• TEXT
------------------------------------------------

Halibut supports bulletted lists, numbered lists and description
lists.

\S2{input-list-bullet} \i\c{\\b}: \ii{Bulletted lists}

To create a bulletted list, you simply prefix each paragraph
describing a bullet point with the command \c{\\b}. For example, this
Halibut input:

\c Here's a list:
\c
\c \b One.
\c
\c \b Two.
\c
\c \b Three.

would produce this Halibut output:

\quote{
Here's a list:

\b One.

\b Two.

\b Three.
}

\S2{input-list-number} \i\c{\\n}: \ii{Numbered lists}

Numbered lists are just as simple: instead of \c{\\b}, you use
\c{\\n}, and Halibut takes care of getting the numbering right for
you. For example:

\c Here's a list:
\c
\c \n One.
\c
\c \n Two.
\c
\c \n Three.

This produces the Halibut output:

\quote{
Here's a list:

\n One.

\n Two.

\n Three.
}

The disadvantage of having Halibut sort out the list numbering for
you is that if you need to refer to a list item by its number, you
can't reliably know the number in advance (because if you later add
another item at the start of the list, the numbers will all change).
To get round this, Halibut allows an optional keyword in braces
after the \c{\\n} command. This keyword can then be referenced using
the \c{\\k} or \c{\\K} command (see \k{input-xref}) to provide the
number of the list item. For example:

\c Here's a list:
\c
\c \n One.
\c
\c \n{this-one} Two.
\c
\c \n Three.
\c
\c \n Now go back to step \k{this-one}.

This produces the following output:

\quote{
Here's a list:

\n One.

\n{this-one} Two.

\n Three.

\n Now go back to step \k{this-one}.
}

The keyword you supply after \c{\\n} is allowed to contain escaped
special characters (\c{\\\\}, \c{\\\{} and \c{\\\}}), but should not
contain any other Halibut markup. It is intended to be a word or two
of ordinary text. (This also applies to keywords used in other
commands, such as \c{\\B} and \c{\\C}).

\S2{input-list-description} \i\c{\\dt} and \i\c{\\dd}:
\ii{Description lists}

To write a description list, you prefix alternate paragraphs with
the \c{\\dt} (\q{described thing}) and \c{\\dd} (description)
commands. For example:

\c \dt Pelican
\c
\c \dd This is a large bird with a big beak.
\c
\c \dt Panda
\c
\c \dd This isn't.

This produces the following output:

\quote{

\dt Pelican

\dd This is a large bird with a big beak.

\dt Panda

\dd This isn't.

------------------------------------------------

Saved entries
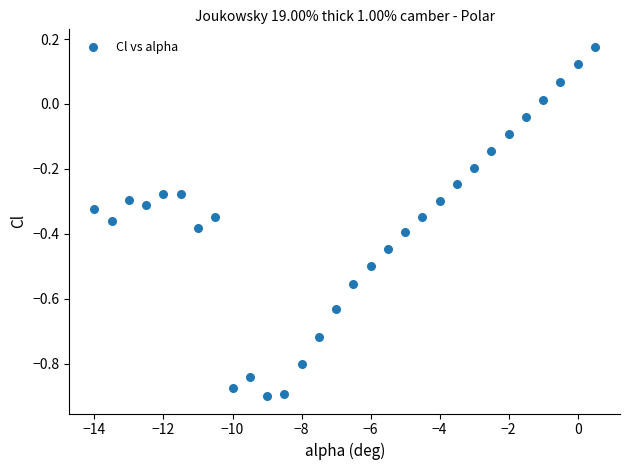

What is the range of Y values (max minus min)?

1.1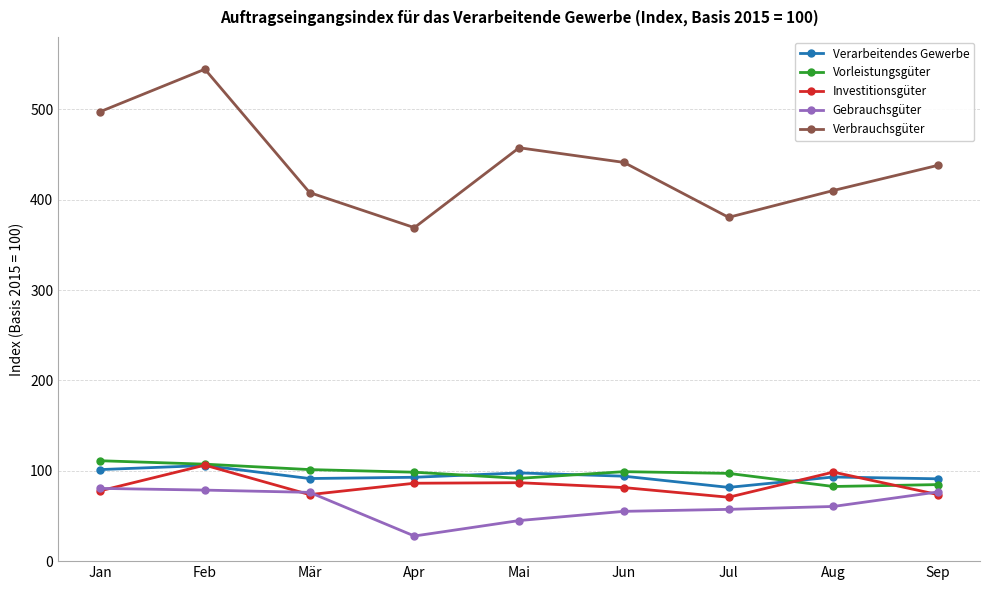

What is the average value of the Investitionsgüter series?

83.9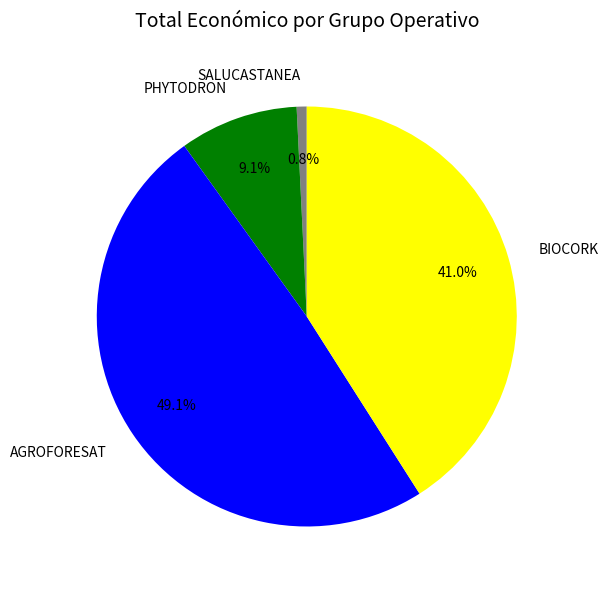

To the nearest percent, what is the difference between the largest and smallest slice percentages?

48%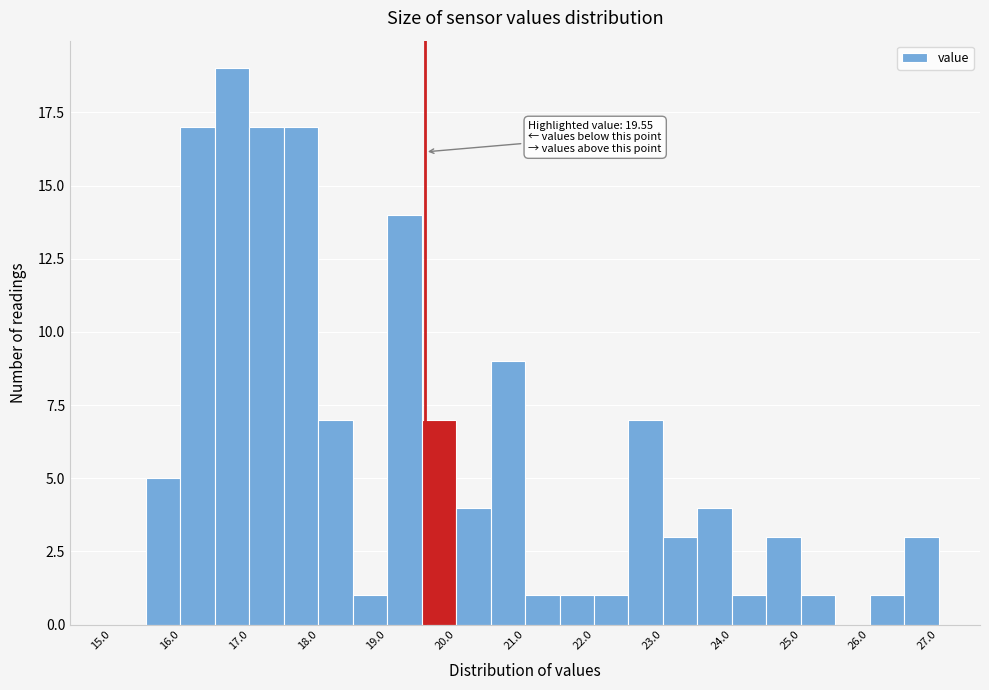

Which range on the x-axis has the tallest bar?

16.5 to 17.0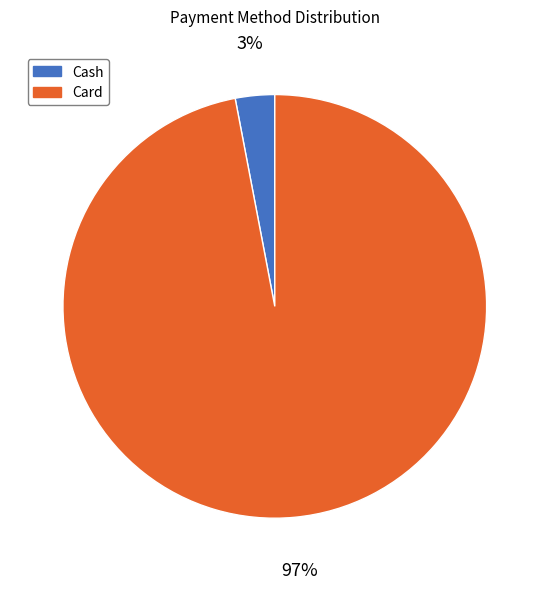

To the nearest percent, what is the difference between the largest and smallest slice percentages?

94%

------------------------------------------------

• INSTRUCTION 1
From the Halibut list documentation, quote everything from "The disadvantage of" down to "will all change).".
• INSTRUCTION 2
In the Halibut list documentation, what does the \dt command stand for?

• WRITTEN REPLY 1
The disadvantage of having Halibut sort out the list numbering for
you is that if you need to refer to a list item by its number, you
can't reliably know the number in advance (because if you later add
another item at the start of the list, the numbers will all change).

• WRITTEN REPLY 2
Described thing.